## Problem to solve
How many lines in the listing below contain the word "Laura"? Reply with the number only.

## Records provided
##############################

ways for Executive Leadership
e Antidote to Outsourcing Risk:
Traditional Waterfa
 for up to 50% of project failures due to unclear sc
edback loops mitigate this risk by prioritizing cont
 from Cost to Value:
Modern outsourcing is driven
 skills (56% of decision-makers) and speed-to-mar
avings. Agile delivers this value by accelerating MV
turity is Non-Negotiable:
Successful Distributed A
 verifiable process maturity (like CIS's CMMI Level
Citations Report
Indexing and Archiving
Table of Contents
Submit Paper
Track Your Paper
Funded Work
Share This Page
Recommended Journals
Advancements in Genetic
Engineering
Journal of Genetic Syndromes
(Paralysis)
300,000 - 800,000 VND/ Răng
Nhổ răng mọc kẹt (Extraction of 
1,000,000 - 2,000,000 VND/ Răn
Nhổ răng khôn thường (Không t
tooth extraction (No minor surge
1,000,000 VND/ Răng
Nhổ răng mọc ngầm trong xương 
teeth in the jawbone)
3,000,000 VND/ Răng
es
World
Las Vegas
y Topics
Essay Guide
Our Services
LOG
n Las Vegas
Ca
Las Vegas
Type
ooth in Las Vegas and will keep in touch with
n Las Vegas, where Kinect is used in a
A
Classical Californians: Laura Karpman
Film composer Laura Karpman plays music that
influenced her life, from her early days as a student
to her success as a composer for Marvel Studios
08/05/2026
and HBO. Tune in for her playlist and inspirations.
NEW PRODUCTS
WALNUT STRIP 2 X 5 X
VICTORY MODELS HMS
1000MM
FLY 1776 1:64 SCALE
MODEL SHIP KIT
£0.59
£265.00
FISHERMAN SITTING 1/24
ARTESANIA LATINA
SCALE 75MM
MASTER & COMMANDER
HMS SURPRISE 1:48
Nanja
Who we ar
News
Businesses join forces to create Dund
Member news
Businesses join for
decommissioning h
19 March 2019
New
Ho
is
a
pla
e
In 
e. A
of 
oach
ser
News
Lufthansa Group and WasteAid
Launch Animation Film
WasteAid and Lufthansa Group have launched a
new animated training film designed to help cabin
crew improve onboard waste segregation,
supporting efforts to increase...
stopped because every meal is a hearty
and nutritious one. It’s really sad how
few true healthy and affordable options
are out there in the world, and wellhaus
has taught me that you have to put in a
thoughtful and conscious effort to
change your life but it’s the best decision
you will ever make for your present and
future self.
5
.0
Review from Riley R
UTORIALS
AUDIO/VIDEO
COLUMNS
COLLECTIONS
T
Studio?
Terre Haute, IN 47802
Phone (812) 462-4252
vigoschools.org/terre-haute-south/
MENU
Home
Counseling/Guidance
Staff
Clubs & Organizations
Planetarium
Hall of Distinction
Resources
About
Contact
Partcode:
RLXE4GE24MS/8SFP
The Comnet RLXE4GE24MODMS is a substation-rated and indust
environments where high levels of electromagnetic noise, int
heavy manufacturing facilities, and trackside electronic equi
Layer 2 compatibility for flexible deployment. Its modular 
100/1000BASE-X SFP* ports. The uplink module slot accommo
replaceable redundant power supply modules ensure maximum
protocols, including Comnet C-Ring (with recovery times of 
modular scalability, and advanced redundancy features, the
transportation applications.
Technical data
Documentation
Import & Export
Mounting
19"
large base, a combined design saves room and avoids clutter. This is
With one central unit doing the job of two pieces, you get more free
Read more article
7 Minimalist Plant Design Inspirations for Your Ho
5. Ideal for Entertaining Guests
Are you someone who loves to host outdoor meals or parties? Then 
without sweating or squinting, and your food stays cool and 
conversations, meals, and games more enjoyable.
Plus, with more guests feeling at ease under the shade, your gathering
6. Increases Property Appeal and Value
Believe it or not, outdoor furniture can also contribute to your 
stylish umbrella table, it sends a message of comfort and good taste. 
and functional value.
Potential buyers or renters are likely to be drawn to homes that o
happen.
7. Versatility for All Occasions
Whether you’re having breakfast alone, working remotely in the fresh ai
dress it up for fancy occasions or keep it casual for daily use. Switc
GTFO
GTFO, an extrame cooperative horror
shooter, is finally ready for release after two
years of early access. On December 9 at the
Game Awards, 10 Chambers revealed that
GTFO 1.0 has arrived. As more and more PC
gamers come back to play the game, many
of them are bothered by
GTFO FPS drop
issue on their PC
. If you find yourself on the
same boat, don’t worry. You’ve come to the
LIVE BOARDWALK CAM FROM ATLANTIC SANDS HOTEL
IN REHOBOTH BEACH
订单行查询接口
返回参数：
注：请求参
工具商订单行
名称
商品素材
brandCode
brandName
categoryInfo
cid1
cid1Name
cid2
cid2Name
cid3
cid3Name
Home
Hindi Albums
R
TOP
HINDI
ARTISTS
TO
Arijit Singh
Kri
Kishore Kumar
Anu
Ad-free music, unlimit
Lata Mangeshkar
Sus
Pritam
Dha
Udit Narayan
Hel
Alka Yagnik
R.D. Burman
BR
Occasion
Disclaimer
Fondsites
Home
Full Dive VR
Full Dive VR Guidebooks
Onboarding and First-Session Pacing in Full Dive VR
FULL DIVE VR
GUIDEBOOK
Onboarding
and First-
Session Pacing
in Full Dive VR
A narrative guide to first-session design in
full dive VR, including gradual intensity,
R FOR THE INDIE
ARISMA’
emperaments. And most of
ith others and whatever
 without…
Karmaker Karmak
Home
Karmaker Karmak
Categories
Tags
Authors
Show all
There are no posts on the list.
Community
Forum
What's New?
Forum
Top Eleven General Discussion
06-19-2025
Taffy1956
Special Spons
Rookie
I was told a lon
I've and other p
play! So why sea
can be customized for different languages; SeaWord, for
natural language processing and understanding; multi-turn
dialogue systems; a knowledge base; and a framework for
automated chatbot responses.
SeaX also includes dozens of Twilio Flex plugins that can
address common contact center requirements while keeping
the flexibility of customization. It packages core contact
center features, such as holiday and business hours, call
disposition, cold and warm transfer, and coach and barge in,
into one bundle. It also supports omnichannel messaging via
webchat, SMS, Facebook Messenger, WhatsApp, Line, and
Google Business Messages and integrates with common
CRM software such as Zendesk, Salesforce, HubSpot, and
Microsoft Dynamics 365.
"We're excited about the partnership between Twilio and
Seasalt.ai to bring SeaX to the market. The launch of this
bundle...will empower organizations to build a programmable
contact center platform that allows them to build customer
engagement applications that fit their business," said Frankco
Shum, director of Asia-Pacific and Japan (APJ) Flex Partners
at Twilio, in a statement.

##############################

## Exercise response
2